Novak, Schnall and Wasserman share a history that pre-dates their tenure at CD&R. The three all attended Harvard Business School at the same time: Wasserman graduated in 1995 while Novak and Schnall followed in 1996. Novak and Wasserman knew each even earlier, having played basketball together as undergrads at Amherst College. They joined CD&R in successive years, with Schnall coming aboard first in 1996, followed by Novak in 1997, and Wasserman in 1998.

“It’s been a natural generational evolution,” Wasserman told Buyouts, when asked about the trio’s ascension.

Meantime, CEO Gogel, 57, remains actively engaged in each of the firm’s transactions, while Managing Partner Kevin Conway, 48, continues to run CD&R’s investment committee. Chairman and Co-founder Rice, 75, also remains active with the firm, keeping tabs on its inner workings and organization. Having senior talent aboard that has seen a credit cycle or two should come in handy in the months ahead.

The recent pushback in the debt markets related to issuer-friendly terms, such as PIK-toggles and covenant-lite structures, ensnared two of CD&R’s recent deals, U.S. Foodservice and ServiceMaster. U.S. Foodservice ended up canceling a $650 million high-yield bond offering after having already cut it back from its originally intended $1.5 billion. Meanwhile, ServiceMaster Co., which owns TruGreen and Terminix home services, delayed and ultimately shelved its $1.15 billion high-yield bond offering. Both deals closed, however, with bridge loans in place where the bond issues would have been.

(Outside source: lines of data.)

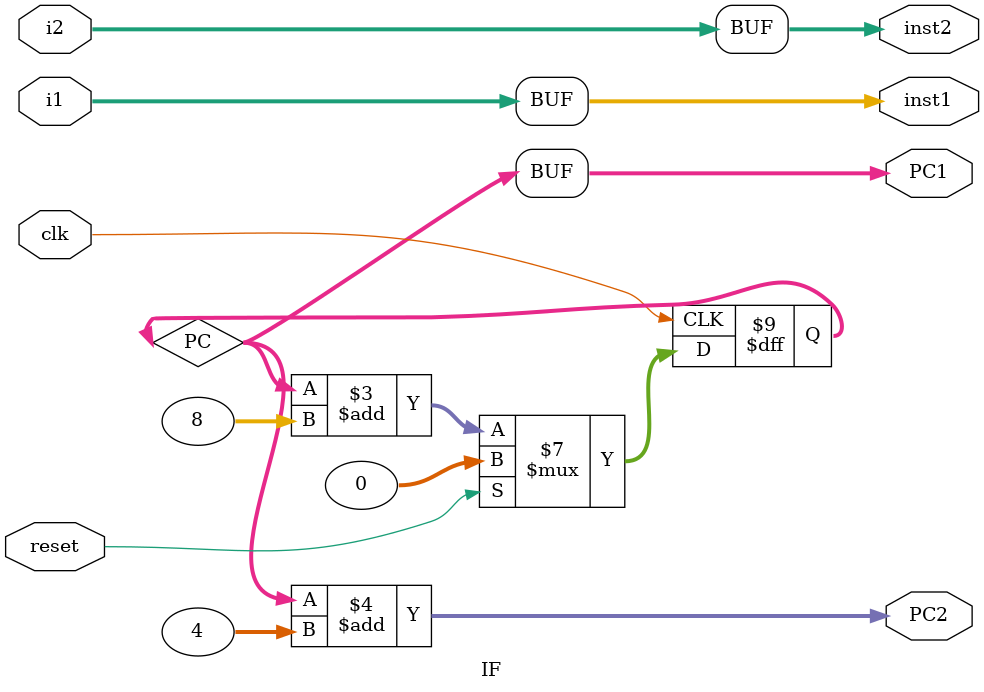
<source format=v>
`timescale 1ns / 1ps


module IF(
    input clk, reset,
    input [31:0] i1, i2,
    output wire [31:0] inst1, inst2, PC1, PC2
    );
    
    
    reg [31:0] PC;
    wire [31:0] PC1, PC2;
    
    //InstrMem I1(.reset(reset), .instr1(i1), .instr2(i2), .PC1(PC1), .PC2(PC2));
    
    initial
    begin PC=32'h00000000; end
    

    always@(posedge clk)
    begin
        if(reset==1'b1)
        PC = 31'h00000000;
        else
        PC=PC+8;
    end
    
    assign PC1 = PC;
    assign PC2 = PC1+4;
    assign inst1 = i1;
    assign inst2 = i2;
    
    
endmodule

</source>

Wasserman, who led the ServiceMaster deal, said that the pulled bond offerings will have little to no impact on CD&R’s investments in either company, but said that the way bond investors are beginning to push back could change how LBOs are financed from here on out. “The financing markets got out a little bit ahead of themselves, and now we’re seeing a return to the norm,” Wasserman said. “When that happens you always have a little bit of a shakedown in the market.”

Nevertheless, bridge loans have their disadvantages. Because they are intended to be temporary structures used to span only the period of time from when a deal is closed to when a more permanent capital structure can be put in its place, they tend to carry higher interest rates than other forms of financing. That higher interest rate typically increases in regular increments the longer the bridge is in place—an incentive for the borrower to refinance. But if support for the bond deal cannot be drummed up, the issuer is stuck with a comparatively expensive piece of leverage.

CD&R partners we spoke with agreed that the PIK-toggle structure and the covenant-lite loan are probably things of the past, at least for the time being. That too, could have repercussions, as companies levered without these issuer-friendly features have less flexibility in difficult times. Indeed, uncertainly surrounds the firm’s third deal of the year, the agreed-to $10.3 billion carveout of HD Supply from Home Depot, whose financing, as of press time, was not finalized.

“This is a great business, with $13 billion on the top line and $1 billion in EBITDA. It’s number-two in its market in the U.S. and globally, and it has classic improvement opportunities,” said Novak, who led the deal. “That’s a story that we’re prepared to tell, and I think makes for a compelling investment case.”

“That being said,” Novak added, “the market is what it is, and we’ll have to see. It’s clearly a tough environment right now, and the terms of this financing were handed to us during a time in which the market conditions and pricing were very different.”